Member of the Colorado House of Representatives from the 38th district
- In office January 11, 2017 – January 17, 2020
- Preceded by: Kathleen Conti
- Succeeded by: Richard Champion

Personal details
- Party: Republican
- Spouse: Bruce
- Education: Colorado State University Pueblo
- Website: electsusanbeckman.com

= Susan Beckman =

American politician

Susan Beckman is a former state representative from Arapahoe County, Colorado. A Republican, Beckman represented Colorado House of Representatives District 38, which encompasses the communities of Bow Mar, Centennial, Columbine, Columbine Valley, and Littleton, in Arapahoe County, Colorado.

==Education ==
Beckman earned a degree in communications from Colorado State University Pueblo. Beckman earned a certificate in state and local government from Harvard Kennedy School of Executive Education.

== Career ==
In 1999, Beckman became a councilwoman on the Littleton City Council. She served until 2001 when she became a commissioner on the Arapahoe County Board of County Commissioners until 2013.

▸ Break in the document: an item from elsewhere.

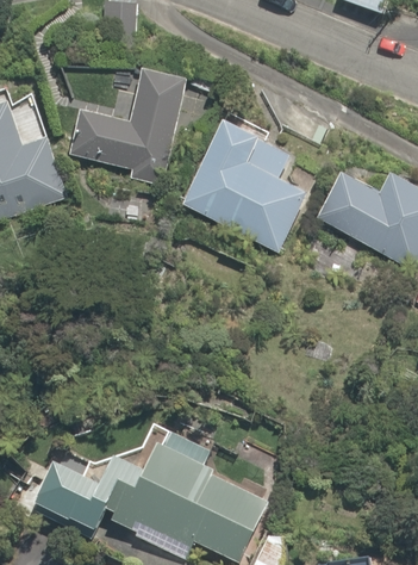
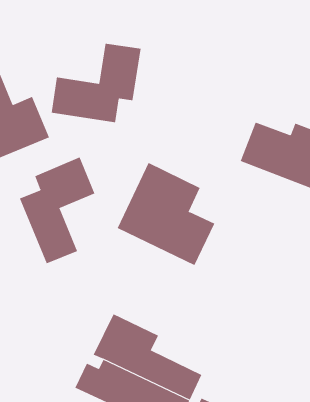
building: [181,117,308,252] -> [117,162,215,266]
building: none -> [19,157,95,264]
building: [30,453,126,529] -> none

On November 8, 2016, Beckman won election to become a member of Colorado House of Representatives for District 38. Beckman defeated Robert E. Bowen with 57.83% of the votes.
On November 6, 2018, as an incumbent, Beckman won the election and continued serving District 38. Beckman defeated Chris Kolker with 50.39% of the votes and a margin of 374 votes out of 47,954 cast.

In January 2019, Rep. Beckman announced that she was running for Colorado Republican Party chair in the state GOP's upcoming reorganization and intended to resign her House District 38 seat at the end of the General Assembly's 120-day session if she wins the party election.

In January 2020, Rep. Beckman resigned her Colorado State Representative seat effective immediately to take a job with the Trump administration. She announced her move on the House floor but did not specify what her new job will be.

== Personal life ==
Beckman's husband is Bruce. They have two children.